SOURCE DATA:
◆ ◆ ◆

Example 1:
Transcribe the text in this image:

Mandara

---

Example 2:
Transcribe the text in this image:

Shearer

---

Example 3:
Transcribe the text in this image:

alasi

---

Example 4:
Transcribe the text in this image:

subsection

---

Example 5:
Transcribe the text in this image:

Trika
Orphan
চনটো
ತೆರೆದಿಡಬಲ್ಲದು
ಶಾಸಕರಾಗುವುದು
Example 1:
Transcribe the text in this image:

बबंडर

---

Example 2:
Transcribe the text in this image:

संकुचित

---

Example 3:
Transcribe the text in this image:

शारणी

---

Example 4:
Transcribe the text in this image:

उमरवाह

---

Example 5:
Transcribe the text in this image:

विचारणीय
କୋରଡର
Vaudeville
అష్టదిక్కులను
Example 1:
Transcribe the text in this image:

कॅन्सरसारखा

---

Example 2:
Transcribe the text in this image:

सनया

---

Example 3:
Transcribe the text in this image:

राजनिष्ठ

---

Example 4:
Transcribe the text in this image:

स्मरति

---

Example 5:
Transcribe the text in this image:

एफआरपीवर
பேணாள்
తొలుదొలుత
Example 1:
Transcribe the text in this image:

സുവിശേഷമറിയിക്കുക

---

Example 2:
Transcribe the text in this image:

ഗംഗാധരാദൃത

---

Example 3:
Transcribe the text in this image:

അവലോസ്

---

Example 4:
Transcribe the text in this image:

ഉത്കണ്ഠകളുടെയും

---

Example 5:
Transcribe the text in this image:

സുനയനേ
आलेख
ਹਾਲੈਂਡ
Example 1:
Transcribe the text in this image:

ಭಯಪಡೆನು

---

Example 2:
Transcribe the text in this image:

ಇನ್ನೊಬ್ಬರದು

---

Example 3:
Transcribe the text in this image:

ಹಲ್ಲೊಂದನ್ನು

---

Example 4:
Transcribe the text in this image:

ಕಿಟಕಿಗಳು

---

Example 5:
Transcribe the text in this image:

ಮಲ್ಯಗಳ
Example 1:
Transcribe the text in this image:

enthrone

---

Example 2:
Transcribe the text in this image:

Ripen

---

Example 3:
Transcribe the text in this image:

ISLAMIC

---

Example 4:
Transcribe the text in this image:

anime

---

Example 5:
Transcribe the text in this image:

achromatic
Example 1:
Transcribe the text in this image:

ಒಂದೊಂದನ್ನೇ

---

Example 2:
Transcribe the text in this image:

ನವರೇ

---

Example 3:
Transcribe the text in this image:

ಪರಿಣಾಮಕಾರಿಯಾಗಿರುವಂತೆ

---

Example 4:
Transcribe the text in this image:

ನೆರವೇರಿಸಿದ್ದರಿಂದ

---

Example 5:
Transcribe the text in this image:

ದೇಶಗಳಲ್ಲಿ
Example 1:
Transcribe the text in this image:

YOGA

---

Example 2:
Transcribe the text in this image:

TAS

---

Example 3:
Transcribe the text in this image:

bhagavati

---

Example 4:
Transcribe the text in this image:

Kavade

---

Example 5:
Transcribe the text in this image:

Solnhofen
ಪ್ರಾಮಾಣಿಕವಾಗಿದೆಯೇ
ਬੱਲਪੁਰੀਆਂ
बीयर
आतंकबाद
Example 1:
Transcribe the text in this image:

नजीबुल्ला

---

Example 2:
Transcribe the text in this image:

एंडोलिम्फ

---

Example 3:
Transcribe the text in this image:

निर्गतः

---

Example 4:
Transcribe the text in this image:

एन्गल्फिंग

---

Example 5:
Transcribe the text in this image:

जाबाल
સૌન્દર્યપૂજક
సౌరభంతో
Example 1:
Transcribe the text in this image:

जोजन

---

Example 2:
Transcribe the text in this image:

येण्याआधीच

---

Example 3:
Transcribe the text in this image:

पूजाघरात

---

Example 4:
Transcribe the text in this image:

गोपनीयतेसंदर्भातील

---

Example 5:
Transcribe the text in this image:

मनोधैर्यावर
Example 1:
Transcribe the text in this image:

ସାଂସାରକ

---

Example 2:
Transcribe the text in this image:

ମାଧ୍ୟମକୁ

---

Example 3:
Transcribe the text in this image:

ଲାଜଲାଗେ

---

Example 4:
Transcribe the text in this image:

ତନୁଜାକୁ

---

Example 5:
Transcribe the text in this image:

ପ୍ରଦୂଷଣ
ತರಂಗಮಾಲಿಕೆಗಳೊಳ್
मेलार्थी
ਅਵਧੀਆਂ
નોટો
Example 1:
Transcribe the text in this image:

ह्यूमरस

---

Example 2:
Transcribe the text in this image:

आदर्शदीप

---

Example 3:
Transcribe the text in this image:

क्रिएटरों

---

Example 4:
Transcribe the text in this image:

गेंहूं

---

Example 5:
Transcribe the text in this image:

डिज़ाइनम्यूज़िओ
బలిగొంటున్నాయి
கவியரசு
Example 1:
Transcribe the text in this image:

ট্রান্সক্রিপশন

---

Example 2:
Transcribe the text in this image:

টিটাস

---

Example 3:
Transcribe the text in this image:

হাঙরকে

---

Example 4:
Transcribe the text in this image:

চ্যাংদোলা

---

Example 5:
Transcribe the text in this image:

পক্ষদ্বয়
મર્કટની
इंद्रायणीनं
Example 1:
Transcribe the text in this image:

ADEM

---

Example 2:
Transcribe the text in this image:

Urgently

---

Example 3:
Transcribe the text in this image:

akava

◆ ◆ ◆

DIRECTIONS:
Keep every word intact and transcribe the records in full.

REPLY TO THE TASK:
Example 1:
Transcribe the text in this image:

Mandara

---

Example 2:
Transcribe the text in this image:

Shearer

---

Example 3:
Transcribe the text in this image:

alasi

---

Example 4:
Transcribe the text in this image:

subsection

---

Example 5:
Transcribe the text in this image:

Trika
Orphan
চনটো
ತೆರೆದಿಡಬಲ್ಲದು
ಶಾಸಕರಾಗುವುದು
Example 1:
Transcribe the text in this image:

बबंडर

---

Example 2:
Transcribe the text in this image:

संकुचित

---

Example 3:
Transcribe the text in this image:

शारणी

---

Example 4:
Transcribe the text in this image:

उमरवाह

---

Example 5:
Transcribe the text in this image:

विचारणीय
କୋରଡର
Vaudeville
అష్టదిక్కులను
Example 1:
Transcribe the text in this image:

कॅन्सरसारखा

---

Example 2:
Transcribe the text in this image:

सनया

---

Example 3:
Transcribe the text in this image:

राजनिष्ठ

---

Example 4:
Transcribe the text in this image:

स्मरति

---

Example 5:
Transcribe the text in this image:

एफआरपीवर
பேணாள்
తొలుదొలుత
Example 1:
Transcribe the text in this image:

സുവിശേഷമറിയിക്കുക

---

Example 2:
Transcribe the text in this image:

ഗംഗാധരാദൃത

---

Example 3:
Transcribe the text in this image:

അവലോസ്

---

Example 4:
Transcribe the text in this image:

ഉത്കണ്ഠകളുടെയും

---

Example 5:
Transcribe the text in this image:

സുനയനേ
आलेख
ਹਾਲੈਂਡ
Example 1:
Transcribe the text in this image:

ಭಯಪಡೆನು

---

Example 2:
Transcribe the text in this image:

ಇನ್ನೊಬ್ಬರದು

---

Example 3:
Transcribe the text in this image:

ಹಲ್ಲೊಂದನ್ನು

---

Example 4:
Transcribe the text in this image:

ಕಿಟಕಿಗಳು

---

Example 5:
Transcribe the text in this image:

ಮಲ್ಯಗಳ
Example 1:
Transcribe the text in this image:

enthrone

---

Example 2:
Transcribe the text in this image:

Ripen

---

Example 3:
Transcribe the text in this image:

ISLAMIC

---

Example 4:
Transcribe the text in this image:

anime

---

Example 5:
Transcribe the text in this image:

achromatic
Example 1:
Transcribe the text in this image:

ಒಂದೊಂದನ್ನೇ

---

Example 2:
Transcribe the text in this image:

ನವರೇ

---

Example 3:
Transcribe the text in this image:

ಪರಿಣಾಮಕಾರಿಯಾಗಿರುವಂತೆ

---

Example 4:
Transcribe the text in this image:

ನೆರವೇರಿಸಿದ್ದರಿಂದ

---

Example 5:
Transcribe the text in this image:

ದೇಶಗಳಲ್ಲಿ
Example 1:
Transcribe the text in this image:

YOGA

---

Example 2:
Transcribe the text in this image:

TAS

---

Example 3:
Transcribe the text in this image:

bhagavati

---

Example 4:
Transcribe the text in this image:

Kavade

---

Example 5:
Transcribe the text in this image:

Solnhofen
ಪ್ರಾಮಾಣಿಕವಾಗಿದೆಯೇ
ਬੱਲਪੁਰੀਆਂ
बीयर
आतंकबाद
Example 1:
Transcribe the text in this image:

नजीबुल्ला

---

Example 2:
Transcribe the text in this image:

एंडोलिम्फ

---

Example 3:
Transcribe the text in this image:

निर्गतः

---

Example 4:
Transcribe the text in this image:

एन्गल्फिंग

---

Example 5:
Transcribe the text in this image:

जाबाल
સૌન્દર્યપૂજક
సౌరభంతో
Example 1:
Transcribe the text in this image:

जोजन

---

Example 2:
Transcribe the text in this image:

येण्याआधीच

---

Example 3:
Transcribe the text in this image:

पूजाघरात

---

Example 4:
Transcribe the text in this image:

गोपनीयतेसंदर्भातील

---

Example 5:
Transcribe the text in this image:

मनोधैर्यावर
Example 1:
Transcribe the text in this image:

ସାଂସାରକ

---

Example 2:
Transcribe the text in this image:

ମାଧ୍ୟମକୁ

---

Example 3:
Transcribe the text in this image:

ଲାଜଲାଗେ

---

Example 4:
Transcribe the text in this image:

ତନୁଜାକୁ

---

Example 5:
Transcribe the text in this image:

ପ୍ରଦୂଷଣ
ತರಂಗಮಾಲಿಕೆಗಳೊಳ್
मेलार्थी
ਅਵਧੀਆਂ
નોટો
Example 1:
Transcribe the text in this image:

ह्यूमरस

---

Example 2:
Transcribe the text in this image:

आदर्शदीप

---

Example 3:
Transcribe the text in this image:

क्रिएटरों

---

Example 4:
Transcribe the text in this image:

गेंहूं

---

Example 5:
Transcribe the text in this image:

डिज़ाइनम्यूज़िओ
బలిగొంటున్నాయి
கவியரசு
Example 1:
Transcribe the text in this image:

ট্রান্সক্রিপশন

---

Example 2:
Transcribe the text in this image:

টিটাস

---

Example 3:
Transcribe the text in this image:

হাঙরকে

---

Example 4:
Transcribe the text in this image:

চ্যাংদোলা

---

Example 5:
Transcribe the text in this image:

পক্ষদ্বয়
મર્કટની
इंद्रायणीनं
Example 1:
Transcribe the text in this image:

ADEM

---

Example 2:
Transcribe the text in this image:

Urgently

---

Example 3:
Transcribe the text in this image:

akava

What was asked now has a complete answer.